ASSIGNMENT – Rewrite the lines of the records starting at the line containing "necessidades." and ending at the line containing "Quando o tempo", replacing "Frete aéreo" with "Carga aérea" and leaving everything else unchanged.

SUPPLIED DATA –
******************************
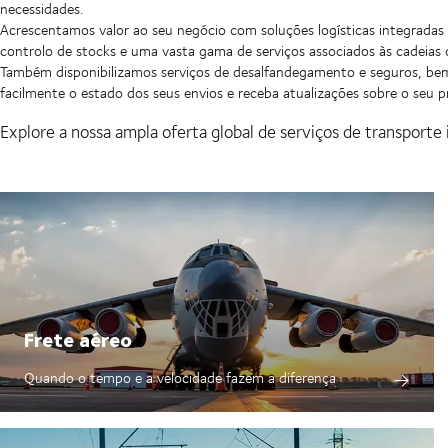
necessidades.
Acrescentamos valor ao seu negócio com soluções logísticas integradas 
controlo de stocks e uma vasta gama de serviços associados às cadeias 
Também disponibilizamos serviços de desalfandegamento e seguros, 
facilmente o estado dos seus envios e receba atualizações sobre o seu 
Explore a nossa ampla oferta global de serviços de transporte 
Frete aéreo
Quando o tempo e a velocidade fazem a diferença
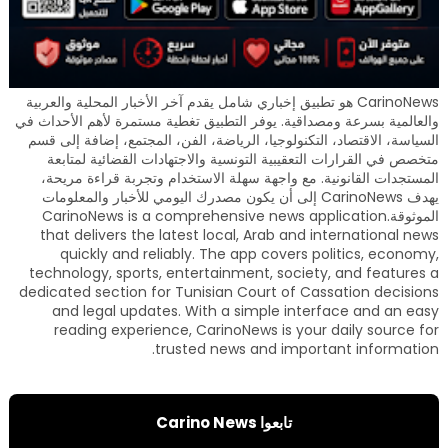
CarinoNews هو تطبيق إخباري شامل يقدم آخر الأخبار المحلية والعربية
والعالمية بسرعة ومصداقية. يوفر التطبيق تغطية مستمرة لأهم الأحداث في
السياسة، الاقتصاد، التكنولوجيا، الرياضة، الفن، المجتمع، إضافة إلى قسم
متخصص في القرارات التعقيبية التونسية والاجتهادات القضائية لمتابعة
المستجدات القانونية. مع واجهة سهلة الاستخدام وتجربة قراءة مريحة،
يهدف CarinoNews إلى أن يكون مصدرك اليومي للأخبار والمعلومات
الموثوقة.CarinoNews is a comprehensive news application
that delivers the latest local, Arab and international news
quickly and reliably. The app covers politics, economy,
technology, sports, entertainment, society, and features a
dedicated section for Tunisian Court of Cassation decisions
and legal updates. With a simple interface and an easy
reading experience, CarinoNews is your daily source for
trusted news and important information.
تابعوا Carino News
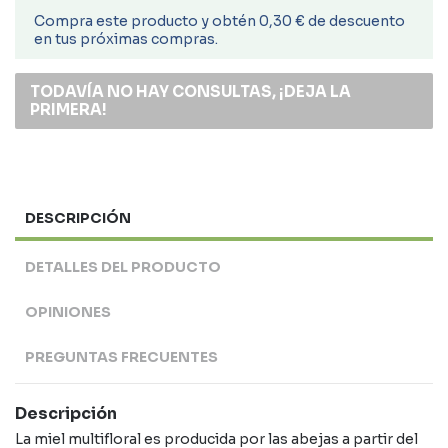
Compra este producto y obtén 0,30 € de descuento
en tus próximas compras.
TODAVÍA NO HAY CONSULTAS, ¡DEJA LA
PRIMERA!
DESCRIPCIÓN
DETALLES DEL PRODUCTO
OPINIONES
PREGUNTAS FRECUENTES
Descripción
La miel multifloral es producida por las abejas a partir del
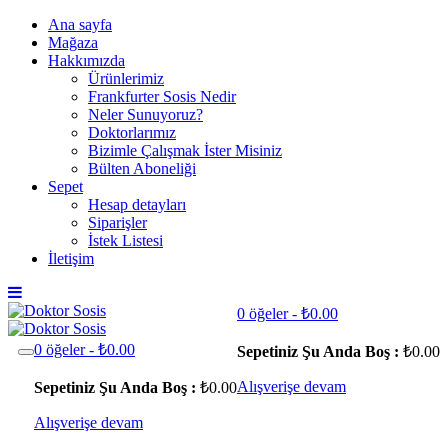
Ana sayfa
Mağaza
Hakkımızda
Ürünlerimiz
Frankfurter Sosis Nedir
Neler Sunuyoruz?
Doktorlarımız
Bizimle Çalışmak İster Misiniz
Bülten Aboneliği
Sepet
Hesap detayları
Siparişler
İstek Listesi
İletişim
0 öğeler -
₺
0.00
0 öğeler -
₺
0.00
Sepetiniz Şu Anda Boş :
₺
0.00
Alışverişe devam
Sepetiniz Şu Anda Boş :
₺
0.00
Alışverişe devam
******************************
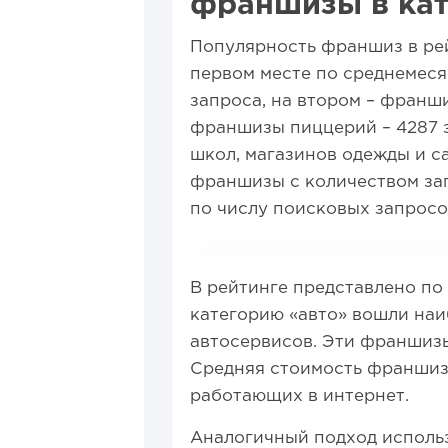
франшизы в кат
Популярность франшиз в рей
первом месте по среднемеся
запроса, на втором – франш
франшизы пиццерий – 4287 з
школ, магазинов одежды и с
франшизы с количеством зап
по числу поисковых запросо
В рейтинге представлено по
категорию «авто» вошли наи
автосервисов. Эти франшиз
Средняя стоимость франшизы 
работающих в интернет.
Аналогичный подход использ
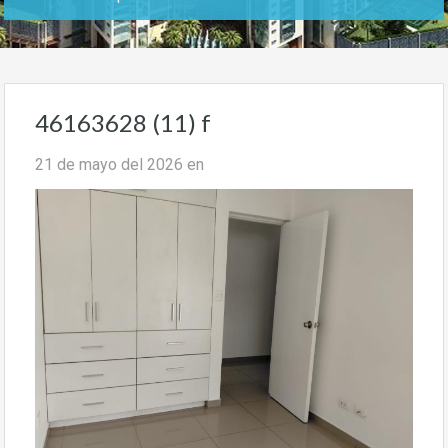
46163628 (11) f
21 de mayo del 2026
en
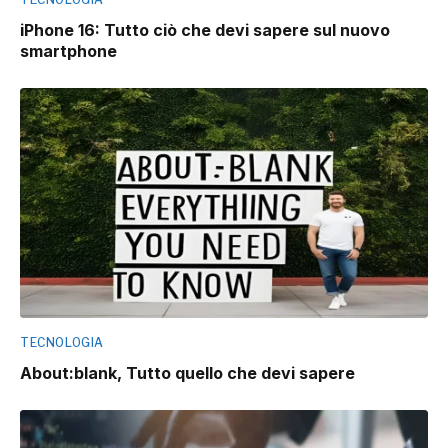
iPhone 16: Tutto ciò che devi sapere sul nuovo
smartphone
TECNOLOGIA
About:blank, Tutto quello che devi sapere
******************************
PROBLEM SOLUTION –
necessidades.
Acrescentamos valor ao seu negócio com soluções logísticas integradas 
controlo de stocks e uma vasta gama de serviços associados às cadeias 
Também disponibilizamos serviços de desalfandegamento e seguros, 
facilmente o estado dos seus envios e receba atualizações sobre o seu 
Explore a nossa ampla oferta global de serviços de transporte 
Carga aérea
Quando o tempo e a velocidade fazem a diferença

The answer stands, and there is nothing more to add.